**待完成練習**:
1 > 請逐字照錄節選中從「應用程式是不會永恆不變的，隨著新的 features 加入資料的儲存格式可能改變。因此本章節主要探討第一章節中所提到的」一直到「applications：通常會執行 rolling upgrade，因此新舊版本的程式會通時運作。」的那段文字。
2 > 根據節選，伺服器端應用程式通常會執行哪一種升級方式？

---- 節選內容

Designing Data-Intensive Application 第四章筆記

20 min readSep 6, 2021

Image source: https://dev.to/saubury/kafka-with-avro-vs-kafka-with-protobuf-vs-kafka-with-json-schema-1nd8

本篇文章同步刊載在筆者的 Blog 上，想要更好的閱讀體驗可以到筆者的 Blog 上面閱讀。https://blog.justin0u0.com/Designing-Data-Intensive-Application-%E7%AC%AC%E5%9B%9B%E7%AB%A0%E7%AD%86%E8%A8%98/。喜歡這篇文章的話可以按個 Claps，你的支持就是我寫作的動力～

應用程式是不會永恆不變的，隨著新的 features 加入資料的儲存格式可能改變。因此本章節主要探討第一章節中所提到的 maintainability 中的 evolvability。

在 relational database 中，通常需要更新 schema；而在 schemaless database 中，新舊版本的資料格式可以同時存在。

Application code 也會因為資料格式的改變而有所變化，但是在大型應用程式中，做到瞬間的版本更新是不可能的：

Server side applications：通常會執行 rolling upgrade，因此新舊版本的程式會通時運作。

--------
---- 所附資料

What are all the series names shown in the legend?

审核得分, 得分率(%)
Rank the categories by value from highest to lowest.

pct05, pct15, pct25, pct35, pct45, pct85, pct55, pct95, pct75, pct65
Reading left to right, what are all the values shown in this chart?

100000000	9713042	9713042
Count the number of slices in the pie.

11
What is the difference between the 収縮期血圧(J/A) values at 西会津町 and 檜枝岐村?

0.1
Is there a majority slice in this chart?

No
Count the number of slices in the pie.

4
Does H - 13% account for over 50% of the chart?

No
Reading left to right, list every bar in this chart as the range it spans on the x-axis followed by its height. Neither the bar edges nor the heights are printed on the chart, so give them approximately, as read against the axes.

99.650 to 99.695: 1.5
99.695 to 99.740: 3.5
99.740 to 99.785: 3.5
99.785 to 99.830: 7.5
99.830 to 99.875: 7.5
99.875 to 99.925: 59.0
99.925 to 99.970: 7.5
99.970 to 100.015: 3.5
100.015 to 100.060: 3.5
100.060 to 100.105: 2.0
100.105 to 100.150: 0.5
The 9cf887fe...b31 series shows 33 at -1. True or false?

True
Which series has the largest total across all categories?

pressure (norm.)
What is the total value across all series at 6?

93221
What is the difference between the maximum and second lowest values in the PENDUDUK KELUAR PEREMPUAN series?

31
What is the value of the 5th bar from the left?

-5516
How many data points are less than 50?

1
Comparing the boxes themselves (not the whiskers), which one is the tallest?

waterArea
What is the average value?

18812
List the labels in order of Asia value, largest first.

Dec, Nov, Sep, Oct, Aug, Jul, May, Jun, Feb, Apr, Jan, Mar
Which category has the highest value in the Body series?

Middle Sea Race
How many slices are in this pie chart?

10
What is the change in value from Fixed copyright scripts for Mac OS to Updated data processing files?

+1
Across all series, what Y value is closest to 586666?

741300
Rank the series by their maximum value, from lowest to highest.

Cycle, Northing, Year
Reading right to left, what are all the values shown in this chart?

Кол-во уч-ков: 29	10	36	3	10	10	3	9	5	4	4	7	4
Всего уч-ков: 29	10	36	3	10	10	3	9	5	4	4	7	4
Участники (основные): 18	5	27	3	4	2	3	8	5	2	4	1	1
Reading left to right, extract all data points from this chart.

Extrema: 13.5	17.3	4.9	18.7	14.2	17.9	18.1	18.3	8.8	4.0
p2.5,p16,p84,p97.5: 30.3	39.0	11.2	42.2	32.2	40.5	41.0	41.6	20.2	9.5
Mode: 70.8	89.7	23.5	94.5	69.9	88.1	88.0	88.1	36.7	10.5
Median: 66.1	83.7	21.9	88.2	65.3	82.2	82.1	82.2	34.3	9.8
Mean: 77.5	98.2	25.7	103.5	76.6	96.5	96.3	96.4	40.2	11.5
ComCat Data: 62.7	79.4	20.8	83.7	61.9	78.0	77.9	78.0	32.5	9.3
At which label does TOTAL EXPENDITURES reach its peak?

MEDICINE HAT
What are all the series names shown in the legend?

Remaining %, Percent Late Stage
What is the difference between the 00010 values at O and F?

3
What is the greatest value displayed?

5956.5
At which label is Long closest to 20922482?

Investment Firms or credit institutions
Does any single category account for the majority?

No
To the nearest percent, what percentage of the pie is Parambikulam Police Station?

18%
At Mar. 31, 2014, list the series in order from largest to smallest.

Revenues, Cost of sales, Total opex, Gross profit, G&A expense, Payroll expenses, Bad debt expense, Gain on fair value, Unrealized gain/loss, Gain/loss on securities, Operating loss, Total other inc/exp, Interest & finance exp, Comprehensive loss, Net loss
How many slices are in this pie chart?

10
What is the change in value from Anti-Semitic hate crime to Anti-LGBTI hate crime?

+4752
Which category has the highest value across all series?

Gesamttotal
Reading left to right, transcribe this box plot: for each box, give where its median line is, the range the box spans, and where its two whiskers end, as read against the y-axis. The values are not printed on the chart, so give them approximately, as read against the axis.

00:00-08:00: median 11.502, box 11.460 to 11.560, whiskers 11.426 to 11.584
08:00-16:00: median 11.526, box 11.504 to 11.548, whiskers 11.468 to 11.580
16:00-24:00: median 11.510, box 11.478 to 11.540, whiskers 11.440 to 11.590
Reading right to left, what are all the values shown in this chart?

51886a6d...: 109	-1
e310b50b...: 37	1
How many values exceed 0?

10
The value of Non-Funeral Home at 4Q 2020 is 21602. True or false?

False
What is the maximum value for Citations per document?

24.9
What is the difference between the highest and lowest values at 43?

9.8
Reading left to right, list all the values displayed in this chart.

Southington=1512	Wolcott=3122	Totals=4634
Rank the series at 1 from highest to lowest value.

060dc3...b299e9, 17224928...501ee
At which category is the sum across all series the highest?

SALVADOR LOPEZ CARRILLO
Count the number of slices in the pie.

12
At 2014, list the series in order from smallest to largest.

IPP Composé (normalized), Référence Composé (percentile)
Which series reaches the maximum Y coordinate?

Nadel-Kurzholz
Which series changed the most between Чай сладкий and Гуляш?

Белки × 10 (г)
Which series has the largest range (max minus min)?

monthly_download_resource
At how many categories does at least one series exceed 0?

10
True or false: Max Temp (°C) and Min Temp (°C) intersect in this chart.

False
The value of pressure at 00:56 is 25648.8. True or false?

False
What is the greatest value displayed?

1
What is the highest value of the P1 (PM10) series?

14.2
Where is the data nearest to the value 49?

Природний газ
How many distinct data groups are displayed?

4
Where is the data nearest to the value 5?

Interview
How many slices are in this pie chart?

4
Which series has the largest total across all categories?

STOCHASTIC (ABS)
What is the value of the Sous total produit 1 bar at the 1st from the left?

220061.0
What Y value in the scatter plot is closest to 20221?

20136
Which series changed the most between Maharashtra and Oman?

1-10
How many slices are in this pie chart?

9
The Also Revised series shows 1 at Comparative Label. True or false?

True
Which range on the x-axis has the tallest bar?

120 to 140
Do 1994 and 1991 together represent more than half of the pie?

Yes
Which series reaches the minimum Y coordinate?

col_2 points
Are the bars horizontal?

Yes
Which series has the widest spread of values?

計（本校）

--------

**練習解答**:
1 >
應用程式是不會永恆不變的，隨著新的 features 加入資料的儲存格式可能改變。因此本章節主要探討第一章節中所提到的 maintainability 中的 evolvability。

在 relational database 中，通常需要更新 schema；而在 schemaless database 中，新舊版本的資料格式可以同時存在。

Application code 也會因為資料格式的改變而有所變化，但是在大型應用程式中，做到瞬間的版本更新是不可能的：

Server side applications：通常會執行 rolling upgrade，因此新舊版本的程式會通時運作。

2 > 伺服器端應用程式通常會執行 rolling upgrade。